Re: [PATCH] sched/numa: Add statistics of numa balance task migration and swap

From: Chen, Yu C
Date: Wed Apr 02 2025 - 22:54:37 EST


Hi Michal,

thanks for taking a look at this,

On 4/2/2025 9:24 PM, Michal Koutný wrote:
Hello Chen.

On Wed, Apr 02, 2025 at 09:06:11AM +0800, Chen Yu <yu.c.chen@xxxxxxxxx> wrote:
On system with NUMA balancing enabled, it is found that tracking
the task activities due to NUMA balancing is helpful.
...
The following two new fields:

numa_task_migrated
numa_task_swapped

will be displayed in both
/sys/fs/cgroup/{GROUP}/memory.stat and /proc/{PID}/sched

Why is the field /proc/$pid/sched not enough?

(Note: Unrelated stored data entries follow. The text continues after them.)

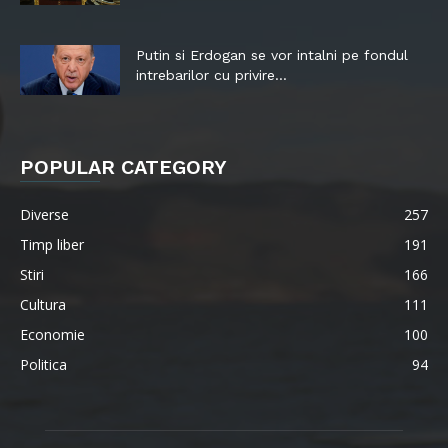
Putin si Erdogan se vor intalni pe fondul
intrebarilor cu privire...
POPULAR CATEGORY
Diverse
257
Timp liber
191
Stiri
166
Cultura
111
Economie
100
Politica
94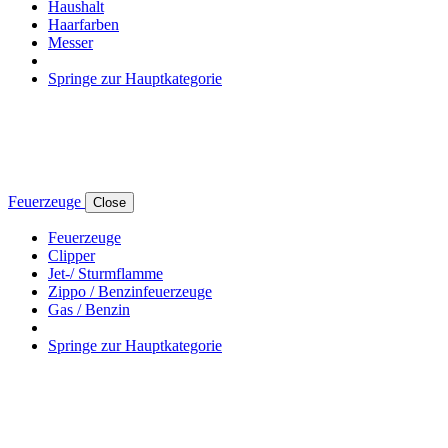
Haushalt
Haarfarben
Messer
Springe zur Hauptkategorie
Feuerzeuge
Close
Feuerzeuge
Clipper
Jet-/ Sturmflamme
Zippo / Benzinfeuerzeuge
Gas / Benzin
Springe zur Hauptkategorie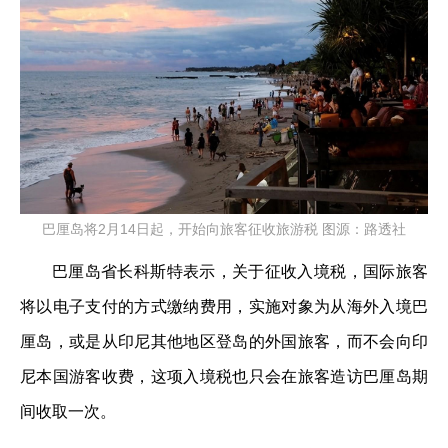
巴厘岛将2月14日起，开始向旅客征收旅游税 图源：路透社
巴厘岛省长科斯特表示，关于征收入境税，国际旅客
将以电子支付的方式缴纳费用，实施对象为从海外入境巴
厘岛，或是从印尼其他地区登岛的外国旅客，而不会向印
尼本国游客收费，这项入境税也只会在旅客造访巴厘岛期
间收取一次。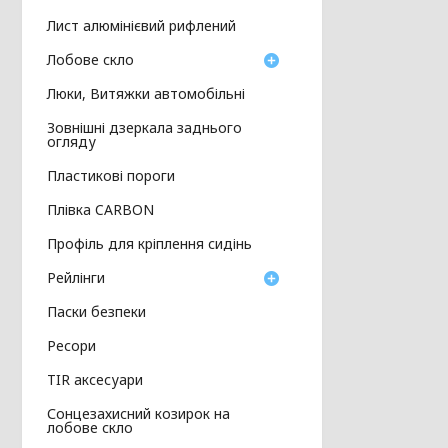
Лист алюмінієвий рифлений
Лобове скло
Люки, Витяжки автомобільні
Зовнішні дзеркала заднього
огляду
Пластикові пороги
Плівка CARBON
Профіль для кріплення сидінь
Рейлінги
Паски безпеки
Ресори
TIR аксесуари
Сонцезахисний козирок на
лобове скло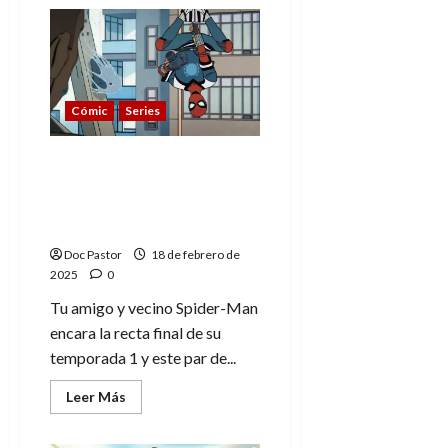
de
Tu
amigo
y
vecino
Spider-
Man:
Final
Cómic
Series
explicado
de
la
T1
Tu amigo y vecino
Spider-Man: referencias
marvelitas en los
episodios 9 y 10
Doc Pastor
18 de febrero de
2025
0
Tu amigo y vecino Spider-Man
encara la recta final de su
temporada 1 y este par de...
Leer
Leer Más
más
acerca
de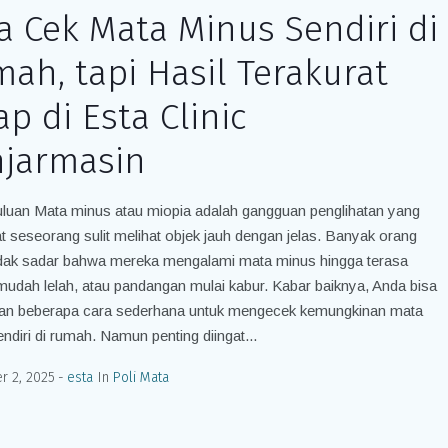
a Cek Mata Minus Sendiri di
ah, tapi Hasil Terakurat
ap di Esta Clinic
jarmasin
luan Mata minus atau miopia adalah gangguan penglihatan yang
seseorang sulit melihat objek jauh dengan jelas. Banyak orang
tidak sadar bahwa mereka mengalami mata minus hingga terasa
mudah lelah, atau pandangan mulai kabur. Kabar baiknya, Anda bisa
an beberapa cara sederhana untuk mengecek kemungkinan mata
ndiri di rumah. Namun penting diingat...
 2, 2025
esta
In
Poli Mata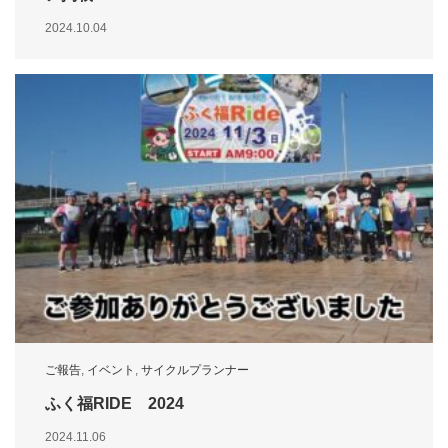
2024.10.04
ご報告
,
イベント
,
サイクルプランナー
ふく福RIDE 2024
2024.11.06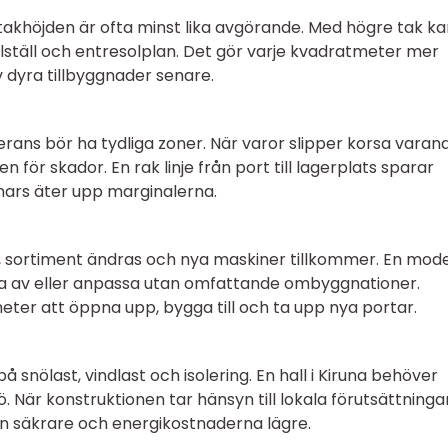
en takhöjden är ofta minst lika avgörande. Med högre tak k
ställ och entresolplan. Det gör varje kvadratmeter mer
 dyra tillbyggnader senare.
erans bör ha tydliga zoner. När varor slipper korsa varan
n för skador. En rak linje från port till lagerplats sparar
ars äter upp marginalerna.
, sortiment ändras och nya maskiner tillkommer. En mod
ela av eller anpassa utan omfattande ombyggnationer.
eter att öppna upp, bygga till och ta upp nya portar.
på snölast, vindlast och isolering. En hall i Kiruna behöver
. När konstruktionen tar hänsyn till lokala förutsättninga
ten säkrare och energikostnaderna lägre.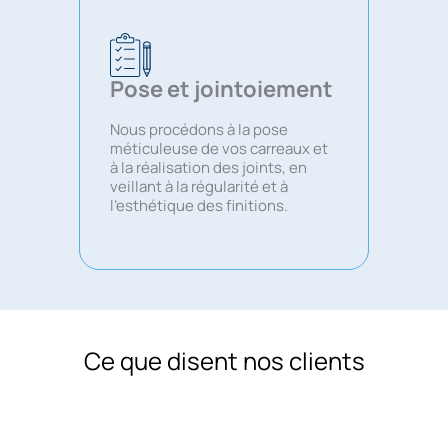
Pose et jointoiement
Nous procédons à la pose
méticuleuse de vos carreaux et
à la réalisation des joints, en
veillant à la régularité et à
l’esthétique des finitions.
Ce que disent nos clients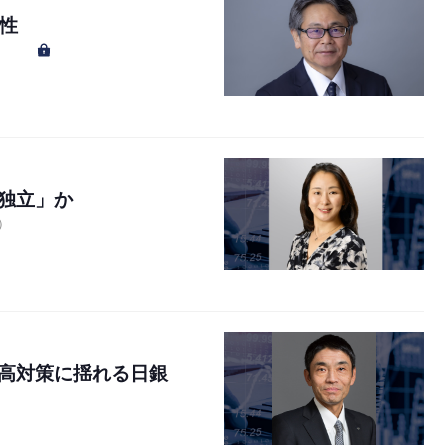
性
）
独立」か
）
高対策に揺れる日銀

In the context of NUMA balancing, it would be helpful to not only monitor on the activities of individual task/thread but also the resource usage and task migrations at the group level - which helps us quickly evaluate the performance and resource usage of the container - like per memcg numa_pages_migrated, numa_pte_updates introduced in
commit f77f0c751478 ("mm,memcg: provide per-cgroup counters for NUMA balancing operations"). Yes, we can iterate the /proc/$pid/sched to
find the accumulated NUMA stat, and the introduction of per - cgroup numa stat can help users more conveniently track the overall data of the workload.

Besides, I'm considering evaluating the per - cgroup NUMA balance control[1] to help users do fine - grain control per workload. This per - cgroup NUMA balance stat could be used to evaluate the efficiency of per - cgroup NUMA balance.

Also, you may want to update Documentation/admin-guide/cgroup-v2.rst
too.

Got it, will do in next version.

[1] https://lore.kernel.org/lkml/b3f1f6c478127a38b9091a8341374ba160d25c5a.1740483690.git.yu.c.chen@xxxxxxxxx/

thanks,
Chenyu


Thanks,
Michal